TO DO →
Find each line in the data below that contains the word "potential", and copy those lines out in full.

*** Begin section ***

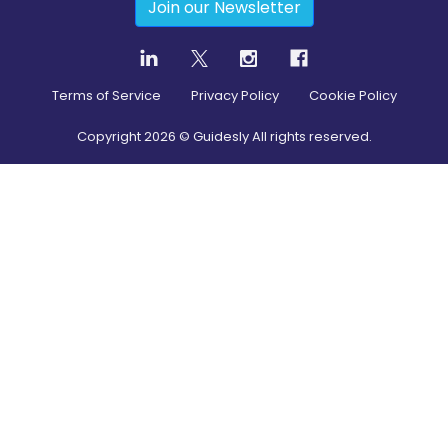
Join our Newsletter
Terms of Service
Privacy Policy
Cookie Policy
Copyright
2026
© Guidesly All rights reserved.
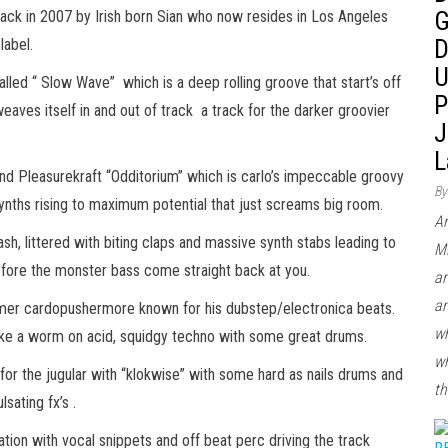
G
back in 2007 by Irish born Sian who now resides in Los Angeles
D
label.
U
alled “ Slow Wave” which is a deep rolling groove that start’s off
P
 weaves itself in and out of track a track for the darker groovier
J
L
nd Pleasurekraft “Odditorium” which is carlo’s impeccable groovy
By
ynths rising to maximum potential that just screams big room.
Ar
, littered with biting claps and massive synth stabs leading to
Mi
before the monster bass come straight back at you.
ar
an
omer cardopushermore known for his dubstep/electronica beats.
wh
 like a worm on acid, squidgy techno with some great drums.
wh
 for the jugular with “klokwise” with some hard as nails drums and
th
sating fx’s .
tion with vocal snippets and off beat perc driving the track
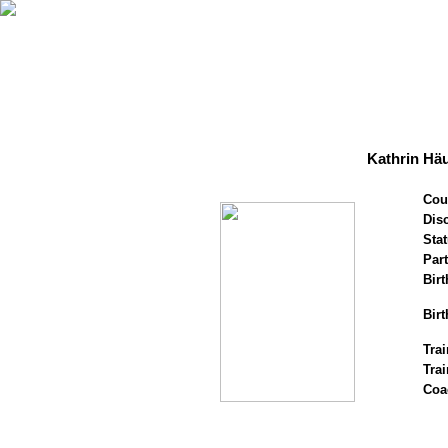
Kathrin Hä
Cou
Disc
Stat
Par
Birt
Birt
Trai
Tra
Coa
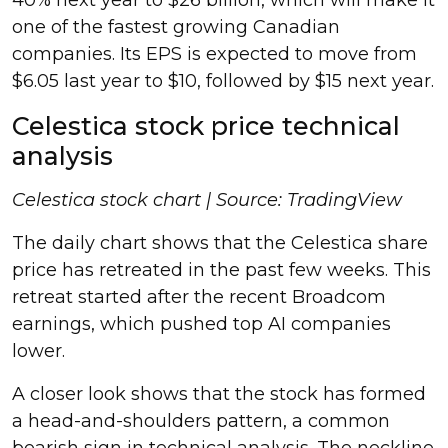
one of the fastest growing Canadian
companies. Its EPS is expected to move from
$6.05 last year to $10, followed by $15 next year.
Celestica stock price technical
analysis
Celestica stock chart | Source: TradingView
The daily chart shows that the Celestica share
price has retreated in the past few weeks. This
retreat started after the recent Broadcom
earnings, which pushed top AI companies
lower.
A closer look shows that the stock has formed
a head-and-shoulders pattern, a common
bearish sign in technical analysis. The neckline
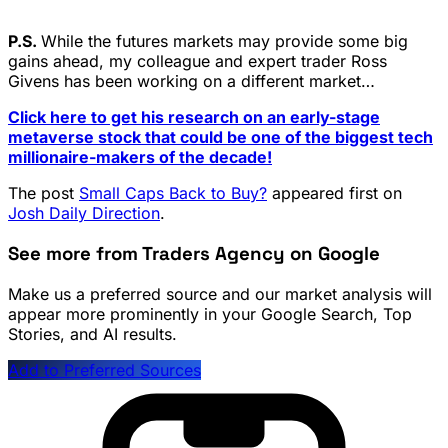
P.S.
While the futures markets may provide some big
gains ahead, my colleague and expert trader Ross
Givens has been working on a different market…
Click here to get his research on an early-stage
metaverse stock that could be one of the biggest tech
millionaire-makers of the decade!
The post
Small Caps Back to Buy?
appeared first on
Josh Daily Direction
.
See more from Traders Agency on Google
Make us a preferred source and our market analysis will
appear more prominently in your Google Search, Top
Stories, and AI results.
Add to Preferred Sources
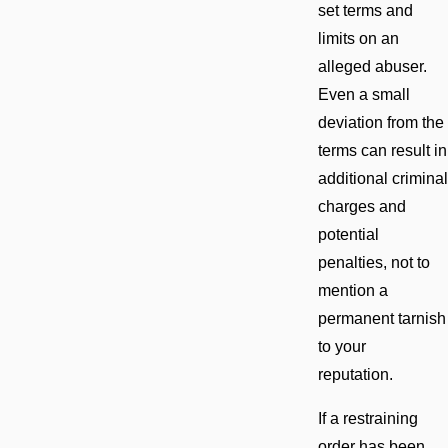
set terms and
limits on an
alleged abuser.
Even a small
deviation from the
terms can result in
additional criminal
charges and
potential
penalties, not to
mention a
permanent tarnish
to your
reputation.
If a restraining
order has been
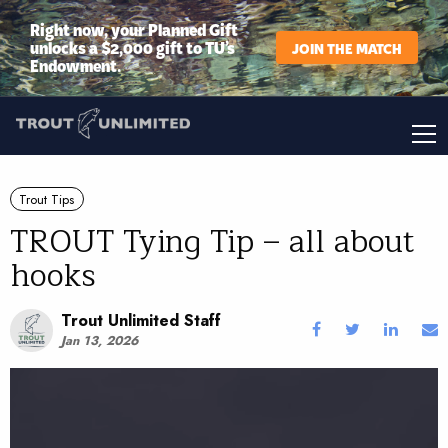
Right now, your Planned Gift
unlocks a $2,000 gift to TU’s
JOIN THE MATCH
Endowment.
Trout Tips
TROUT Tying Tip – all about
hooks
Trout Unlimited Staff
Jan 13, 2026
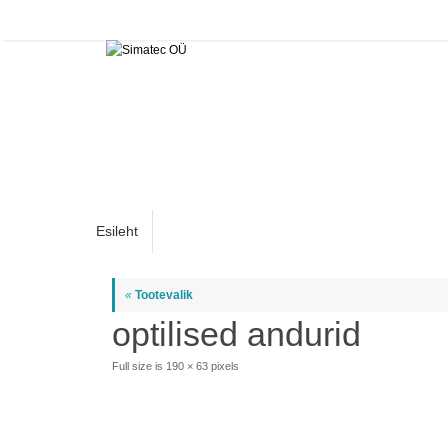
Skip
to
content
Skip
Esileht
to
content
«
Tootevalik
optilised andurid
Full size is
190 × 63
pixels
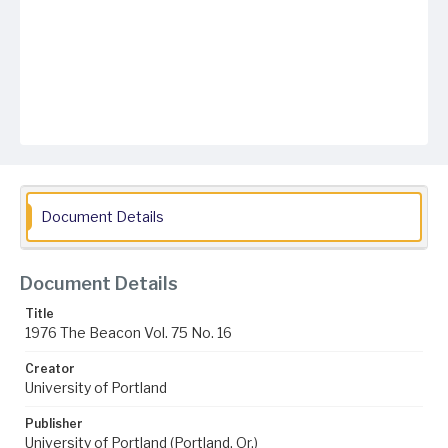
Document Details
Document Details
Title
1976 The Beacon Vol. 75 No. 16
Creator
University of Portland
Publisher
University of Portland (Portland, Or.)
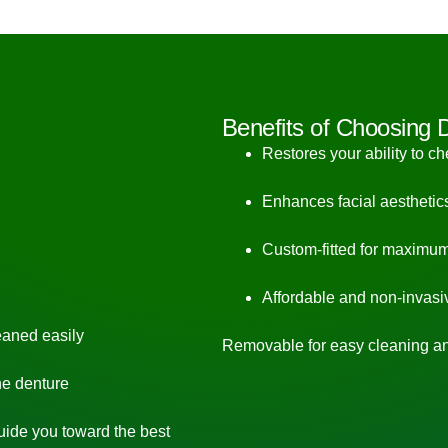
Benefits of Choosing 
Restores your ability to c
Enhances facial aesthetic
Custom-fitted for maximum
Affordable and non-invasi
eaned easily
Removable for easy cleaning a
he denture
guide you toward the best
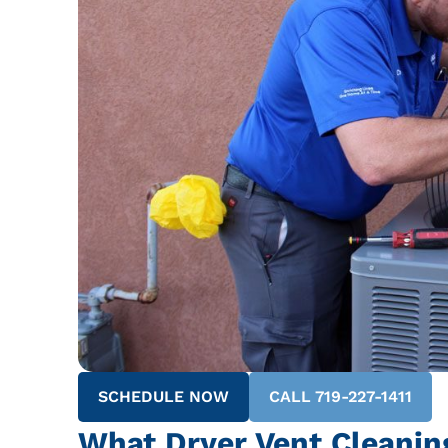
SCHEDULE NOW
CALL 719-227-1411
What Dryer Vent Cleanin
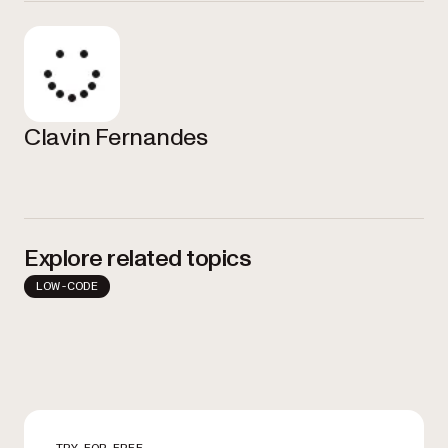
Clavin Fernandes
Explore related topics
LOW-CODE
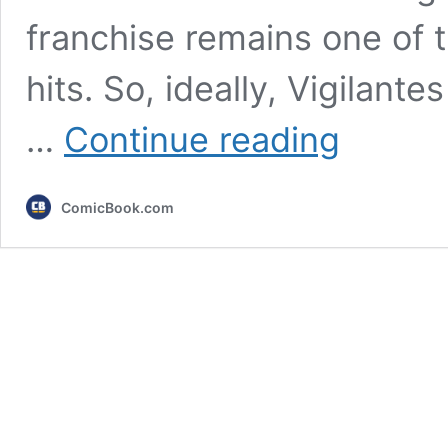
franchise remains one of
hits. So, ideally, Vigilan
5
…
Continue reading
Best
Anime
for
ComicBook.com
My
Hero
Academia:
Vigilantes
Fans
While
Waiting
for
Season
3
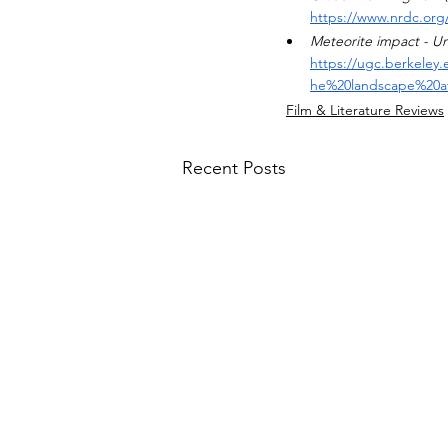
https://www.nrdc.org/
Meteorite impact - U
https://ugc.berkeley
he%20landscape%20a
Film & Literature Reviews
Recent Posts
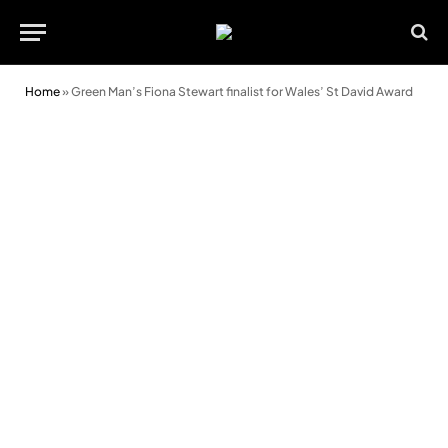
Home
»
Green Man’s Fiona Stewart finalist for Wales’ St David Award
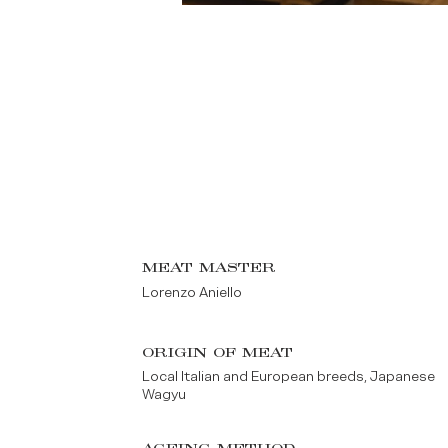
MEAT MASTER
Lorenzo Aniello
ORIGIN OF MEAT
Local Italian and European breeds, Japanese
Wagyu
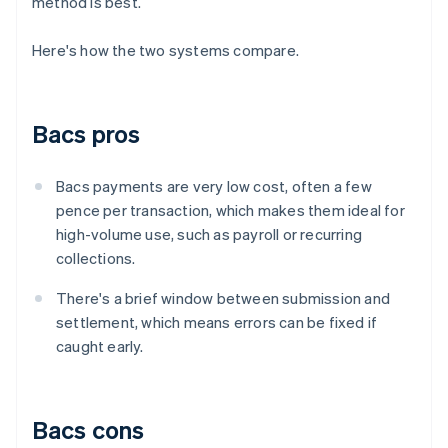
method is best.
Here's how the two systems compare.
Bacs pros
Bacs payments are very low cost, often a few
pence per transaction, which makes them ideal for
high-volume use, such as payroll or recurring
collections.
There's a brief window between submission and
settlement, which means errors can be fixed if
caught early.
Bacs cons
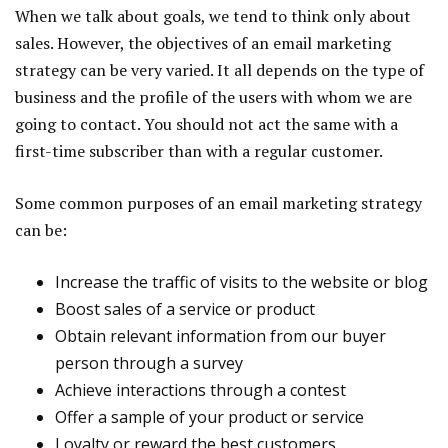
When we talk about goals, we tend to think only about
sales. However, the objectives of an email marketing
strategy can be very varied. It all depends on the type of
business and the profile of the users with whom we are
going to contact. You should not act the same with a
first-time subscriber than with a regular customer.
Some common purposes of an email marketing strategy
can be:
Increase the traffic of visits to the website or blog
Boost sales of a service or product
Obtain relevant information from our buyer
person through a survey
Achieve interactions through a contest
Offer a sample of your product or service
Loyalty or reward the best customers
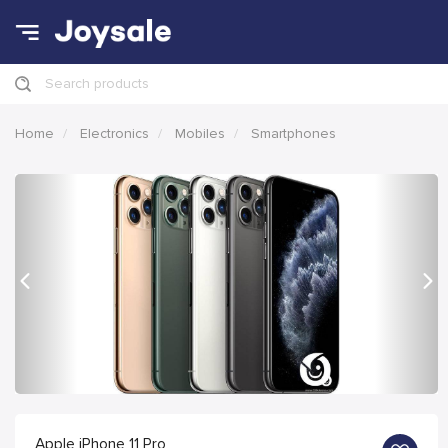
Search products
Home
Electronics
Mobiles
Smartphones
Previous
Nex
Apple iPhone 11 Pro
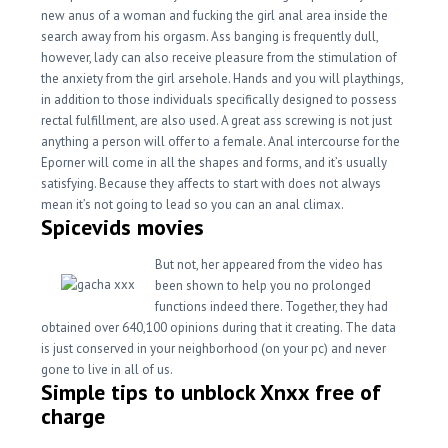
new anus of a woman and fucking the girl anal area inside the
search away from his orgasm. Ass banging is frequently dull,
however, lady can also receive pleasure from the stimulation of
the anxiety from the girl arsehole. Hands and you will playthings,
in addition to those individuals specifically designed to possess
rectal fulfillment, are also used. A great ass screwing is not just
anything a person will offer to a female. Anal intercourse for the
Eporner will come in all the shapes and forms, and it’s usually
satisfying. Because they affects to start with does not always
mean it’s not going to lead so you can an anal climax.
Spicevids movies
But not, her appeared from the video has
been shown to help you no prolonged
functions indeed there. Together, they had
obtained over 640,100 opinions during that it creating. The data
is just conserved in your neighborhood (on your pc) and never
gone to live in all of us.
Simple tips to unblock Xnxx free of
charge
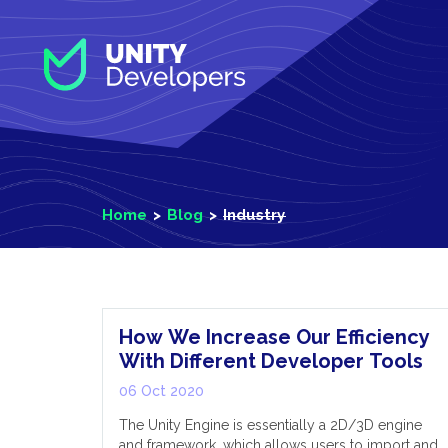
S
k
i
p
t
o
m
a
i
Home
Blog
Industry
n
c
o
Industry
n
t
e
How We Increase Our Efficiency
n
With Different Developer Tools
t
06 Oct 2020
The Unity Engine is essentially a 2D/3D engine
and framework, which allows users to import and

*** End section ***

WRITTEN SOLUTION →
ynths rising to maximum potential that just screams big room.
potential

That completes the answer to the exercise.